Coremetrics Tip: Analyzing Traffic to a Specific Page

This is a tip specific for Coremetrics.  Frequently you want to understand where traffic to a specific page came from.  You see a spike in page views and want to understand it, you suspect a blog post may be sending traffic, etc.  There's no default report in the Coremetrics Analytics interface that shows you this, so here's a step by step walkthrough to find the data using Coremetrics Explore.

Coremetrics Solution:

Using Coremetrics, one option is to create a report segment that has the criteria of Entry Page is the Page ID of the page you want to investigate.  Then you can apply this information to the referring sites report located under Marketing.  This will allow you to see the referring sites for that page ID.  However, this option will only show high-level referring sites (e.g. pinterest.com, rather than pinterest.com/pin/12345).

To get specific referring URL’s, you must build the report in Explore:

Here are the steps needed to create this report.

1. Go to Explore, then click Reports --> Actions --> Build New Report.

2. Choose Flat List Report --> then click Build

3. In Columns & Metrics data, choose Display Column as Marketing --> Marketing Channel and drag and drop Referring URL into the report box

4. Select up to 5 metrics

5. In Dates & Data Set, select the date range, and select "Run Against All Data" (unless you want to test it first with a Sample Data Set).

6. You don't need to edit anything in the Filter tab. Click on the segment tab and click the New segment button in the lower left.

7. Choose a segment category and name.  Under Segment Criteria, choose Criteria Type is Content and set the criteria as Entry Page(s) is ... and enter the page name. Click Apply and Save Segment.  [NOTE: If you don't know the page name, navigate to the page using Coremetrics Tools and note what value appears next to Page ID pi:]

8. Back in the Segment window, drag and drop the new segment from the Select Segments box to the Drag and Drop segments box.

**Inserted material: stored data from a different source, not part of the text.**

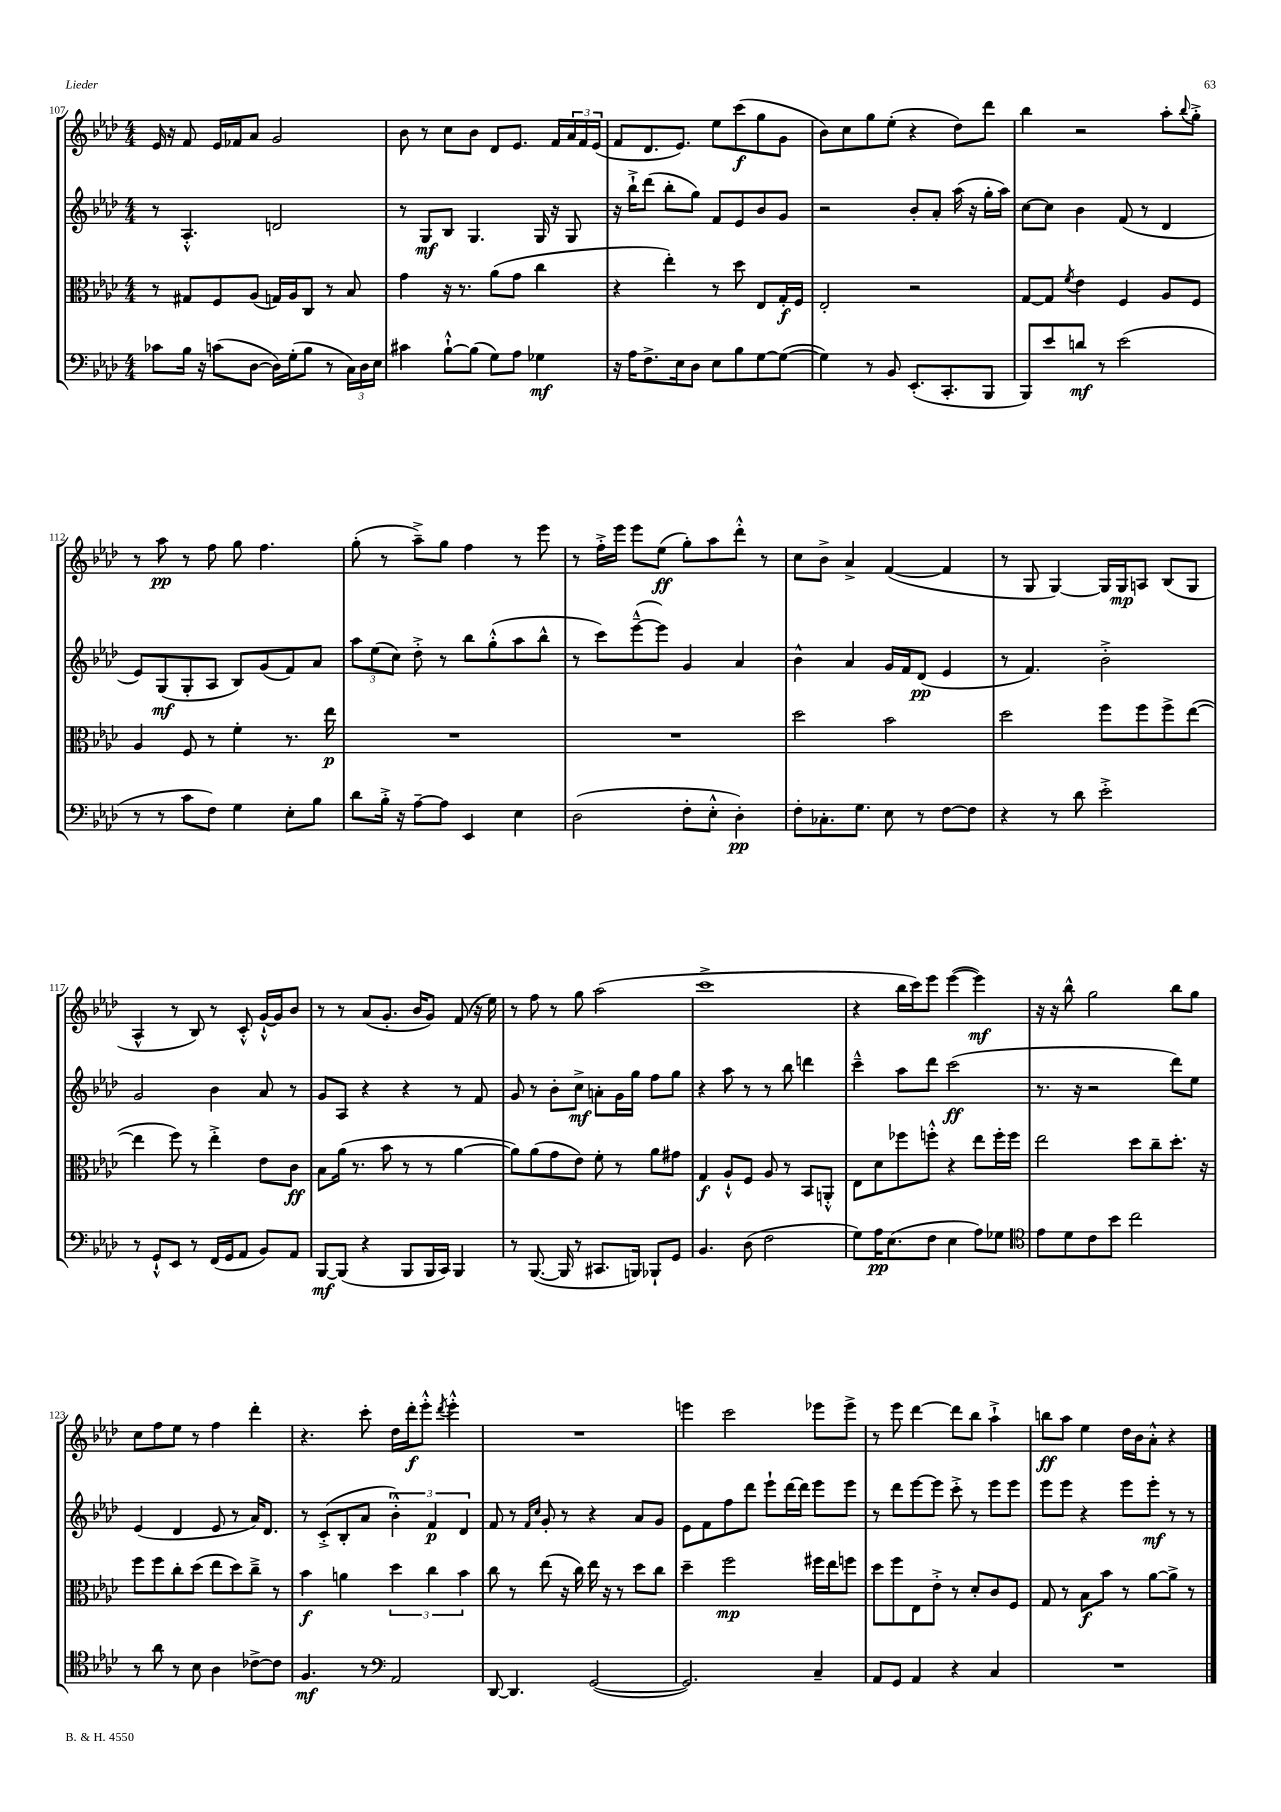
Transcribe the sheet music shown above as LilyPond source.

<<
\new StaffGroup <<
\new Staff = "s0" {
    \clef treble \key aes \major \numericTimeSignature \time 4/4
    ees'16 r16 f'8 ees'16 fes'16 aes'8 g'2 |
    bes'8 r8 c''8 bes'8 des'8 ees'8. f'16 \tuplet 3/2 { aes'16 f'16 ees'16( } |
    f'8 des'8. ees'8.) ees''8 c'''8\f( g''8 g'8 |
    bes'8) c''8 g''8 ees''8-.( r4 des''8) des'''8 |
    bes''4 r2 aes''8-. \appoggiatura { bes''8 } g''8-.-> |
    r8 aes''8\pp r8 f''8 g''8 f''4. |
    g''8-.( r8 aes''8--->) g''8 f''4 r8 ees'''8 |
    r8 f''16-.-> ees'''16 ees'''8 ees''8\ff( g''8-.) aes''8 des'''8-.-^ r8 |
    c''8 bes'8-> aes'4-> f'4~( f'4 |
    r8 g8 g4~) g16 g16\mp a8 bes8( g8 |
    aes4-^ r8 bes8) r8 c'8-.-^ g'16~-!-^ g'16 bes'8 |
    r8 r8 aes'8( g'8.-. bes'16 g'8) f'8( r16 ees''16) |
    r8 f''8 r8 g''8 aes''2( |
    c'''1-> |
    r4 bes''16 c'''16) ees'''8 ees'''4~( ees'''4\mf) |
    r16 r16 bes''8-^ g''2 bes''8 g''8 |
    c''8 f''8 ees''8 r8 f''4 des'''4-. |
    r4. c'''8-. des''16 des'''16-.\f ees'''8-.-^ \acciaccatura { des'''8 } ees'''4-.-^ |
    R1 |
    e'''4 c'''2 ees'''8 ees'''8-> |
    r8 ees'''8 des'''4~ des'''8 bes''8 aes''4-!-> |
    b''8\ff aes''8 ees''4 des''16 bes'16 aes'8-.-^ r4 \bar "|." |
}
\new Staff = "s1" {
    \clef treble \key aes \major \numericTimeSignature \time 4/4
    r8 aes4.-.-^ d'2 |
    r8 g8\mf bes8 g4. g16 r16 g8 |
    r16 bes''16-!-> des'''8( bes''8-. g''8) f'8 ees'8 bes'8 g'8 |
    r2 bes'8-. aes'8-. aes''16( r16 g''16-. aes''16) |
    c''8~ c''8 bes'4 f'8( r8 des'4 |
    ees'8) g8\mf( g8-. aes8 bes8) g'8( f'8) aes'8 |
    \tuplet 3/2 { aes''8 ees''8( c''8) } des''8-.-> r8 bes''8 g''8-.-^( aes''8 bes''8-^ |
    r8 c'''8) ees'''8~---^( ees'''8) g'4 aes'4 |
    bes'4-^ aes'4 g'16 f'16 des'8\pp( ees'4 |
    r8 f'4.) bes'2-.-> |
    g'2 bes'4 aes'8 r8 |
    g'8 aes8 r4 r4 r8 f'8 |
    g'8 r8 bes'8-. c''8->\mf a'8-. g'16 g''16 f''8 g''8 |
    r4 aes''8 r8 r8 bes''8 d'''4 |
    c'''4---^ aes''8 des'''8 c'''2\ff( |
    r8. r16 r2 des'''8) ees''8 |
    ees'4( des'4 ees'8 r8 aes'16) des'8. |
    r8 c'8-.->( bes8-. aes'8 \tuplet 3/2 { bes'4-.-^) f'4\p des'4 } |
    f'8 r8 \grace { f'16 c''16 } g'8-. r8 r4 aes'8 g'8 |
    ees'8 f'8 f''8 des'''8 ees'''8-! des'''16~ des'''16 ees'''8 ees'''8 |
    r8 des'''8 ees'''8~ ees'''8 c'''8-.-> r8 ees'''8 ees'''8 |
    ees'''8 ees'''8 r4 ees'''8 ees'''8-.\mf r8 r8 \bar "|." |
}
\new Staff = "s2" {
    \clef alto \key aes \major \numericTimeSignature \time 4/4
    r8 gis8 f8 aes8( g16) aes16 c8 r8 bes8 |
    g'4 r16 r8. aes'8( g'8 c''4 |
    r4 ees''4-.) r8 des''8 ees8 g16-.\f f16 |
    ees2-. r2 |
    g8~ g8 \acciaccatura { f'8 } ees'4 f4 aes8 f8 |
    aes4 f8 r8 f'4-. r8. ees''16\p |
    R1 |
    R1 |
    des''2 bes'2 |
    des''2 f''8 f''8 f''8-> ees''8~( |
    ees''4 f''8) r8 ees''4-.-> ees'8 c'8\ff |
    bes8 aes'16( r8. bes'8 r8 r8 aes'4~ |
    aes'8) aes'8( g'8 ees'8) f'8-. r8 aes'8 gis'8 |
    g4\f aes8-!-^ f8 aes8 r8 bes,8 a,8-.-^ |
    ees8 des'8 fes''8 f''8-.-^ r4 ees''8 f''16-. f''16 |
    ees''2 des''8 c''8-- des''8.-. r16 |
    f''8 f''8 c''8-. des''8( ees''8 des''8) c''8---> r8 |
    bes'4\f a'4 \tuplet 3/2 { des''4 c''4 bes'4 } |
    c''8 r8 ees''8( r16 c''16) ees''16 r16 r8 des''8 c''8 |
    des''4-- f''2\mp fis''16 ees''16 f''8 |
    des''8 f''8 ees8 ees'8-.-> r8 des'8-. c'8 f8 |
    g8 r8 bes8\f bes'8 r8 aes'8~ aes'8-> r8 \bar "|." |
}
\new Staff = "s3" {
    \clef bass \key aes \major \numericTimeSignature \time 4/4
    ces'8 bes16 r16 c'8( des8~ des16) g16-.( bes8 r8 \tuplet 3/2 { c16) des16 ees16 } |
    cis'4 bes8~-!-^ bes8( g8) aes8 ges4\mf |
    r16 aes16 f8.-> ees16 des8 ees8 bes8 g8~ g8~( |
    g4) r8 bes,8 ees,8.-.( c,8.-. bes,,8 |
    bes,,8) ees'8 d'8\mf r8 ees'2( |
    r8 r8 c'8 f8) g4 ees8-. bes8 |
    des'8 bes16-.-> r16 aes8~-- aes8 ees,4 ees4 |
    des2( f8-. ees8-.-^ des4-.\pp) |
    f8-. ces8.-. g8. ees8 r8 f8~ f8 |
    r4 r8 des'8 ees'2-.-> |
    r8 g,8-!-^ ees,8 r8 f,16( g,16 aes,8 bes,8) aes,8 |
    bes,,8~\mf bes,,8( r4 bes,,8 bes,,16 c,16) bes,,4 |
    r8 bes,,8.~( bes,,16 r8 cis,8. b,,16) bes,,8-! g,8 |
    bes,4. des8( f2 |
    g8) aes16\pp ees8.( f8 ees4 aes8) ges8 |
    \clef tenor ees'8 des'8 c'8 bes'8 c''2 |
    r8 aes'8 r8 bes8 aes4 ces'8~-> ces'8 |
    f4.\mf r8 \clef bass aes,2 |
    des,8~ des,4. g,2~( |
    g,2.) c4-- |
    aes,8 g,8 aes,4 r4 c4 |
    R1 \bar "|." |
}
>>
>>
\layout { \context { \Score currentBarNumber = #107 } }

9. Skip the Relational Zoom tab and move to Name & Distribution tab.  Fill in the Report name box, assign a Report Category, and click submit. The report will now appear on the left hand side. It will be gray until it has completed – you can hit the ‘Refresh data about reports’ button in top right to check.

7 thoughts on “Coremetrics Tip: Analyzing Traffic to a Specific Page”

  1. This Information is very useful, I work as a web analytic specialists and the more COREMETRICS related information you can post on this page the more will help us to apply best practices in the reporting and analysis process.

    Many Thanks
    Oscar

    Reply
    • Hi Oscar! Sorry for the delayed response, I just saw this.
      If you want to track traffic coming from other sites, the easiest way is to go to Marketing > Referring Sites. This will show you a list of all the sites that sent traffic and you can use the search box to find the site you're looking for.

      One thing to note, though, is that this report will just show you the high-level domain. If you want to see the exact page on Pinterest that the traffic came from, you'll need to use Explore and choose Display Column = Referring URL.

      Hope that helps!

      Reply
  2. Ana, is there anything like GA's Secondary Dimensions in Coremetrics?
    Applied to this example, you would go to "Entry Pages" report and then choose "source" as a secondary dimension to see the referrals to that particular page, displayed without manually apply a segment.

    Reply
    • Hey there, to do this you can go to Explore and make a Flat List report, choosing Entry Page and Marketing Channel as your Display Columns. The regular interface is mostly just for the canned reports so you usually need Explore for these customized ones. GA lets you do all the customization in the main tool so it's more like a combination of Analytics + Explore.